The seat was one of Labour's safest in 1997 but its majority has since fallen to 17%, with Ukip surging by 18 points to take second place in 2015.

The by-election will be held on February 23 alongside a separate poll in the Cumbrian seat of Copeland, triggered by the resignation of another leading Labour moderate, Jamie Reed.

Mr Corbyn travelled to Cumbria on Saturday to visit a hospital and speak at a rally for the NHS amid conflicting reports about Labour's chances of holding Copeland.

Speaking in Copeland, Mr Corbyn praised Labour's candidate, former hospital doctor Gillian Troughton, as "an experienced health campaigner" who will "stand up for the workers at Sellafield".

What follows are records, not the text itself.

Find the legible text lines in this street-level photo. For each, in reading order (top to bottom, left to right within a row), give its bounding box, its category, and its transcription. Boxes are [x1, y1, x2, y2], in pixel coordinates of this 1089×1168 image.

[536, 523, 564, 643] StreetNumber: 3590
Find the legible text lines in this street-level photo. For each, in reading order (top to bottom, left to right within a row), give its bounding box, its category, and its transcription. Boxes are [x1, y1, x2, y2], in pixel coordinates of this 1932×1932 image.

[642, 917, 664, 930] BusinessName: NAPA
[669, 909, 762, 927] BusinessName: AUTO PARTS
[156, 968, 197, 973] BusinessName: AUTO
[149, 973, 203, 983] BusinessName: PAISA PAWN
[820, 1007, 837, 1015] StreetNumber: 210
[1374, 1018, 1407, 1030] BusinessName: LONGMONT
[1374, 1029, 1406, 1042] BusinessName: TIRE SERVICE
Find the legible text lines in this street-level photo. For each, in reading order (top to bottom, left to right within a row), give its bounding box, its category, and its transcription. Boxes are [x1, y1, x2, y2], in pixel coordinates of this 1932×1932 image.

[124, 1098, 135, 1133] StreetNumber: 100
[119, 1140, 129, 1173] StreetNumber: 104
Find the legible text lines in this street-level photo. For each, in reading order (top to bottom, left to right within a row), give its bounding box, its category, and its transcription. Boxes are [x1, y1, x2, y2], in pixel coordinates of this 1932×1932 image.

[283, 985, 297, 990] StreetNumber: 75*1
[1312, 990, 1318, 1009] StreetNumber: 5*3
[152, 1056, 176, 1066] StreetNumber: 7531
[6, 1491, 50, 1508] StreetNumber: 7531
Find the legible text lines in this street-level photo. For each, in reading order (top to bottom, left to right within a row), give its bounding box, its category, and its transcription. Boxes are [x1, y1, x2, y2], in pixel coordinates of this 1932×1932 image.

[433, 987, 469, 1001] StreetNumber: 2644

He went on: "We are determined, absolutely determined as a party, to not just defend but also extend the National Health Service.

"We are determined to deliver a Labour government to deliver a fair decent, inclusive, respectful society, not a bargain basement tax haven on the shores of Europe, where the rich do well and the poor go to hell.

"That is what the Tories offer.

"We offer something different, something better and something inclusive."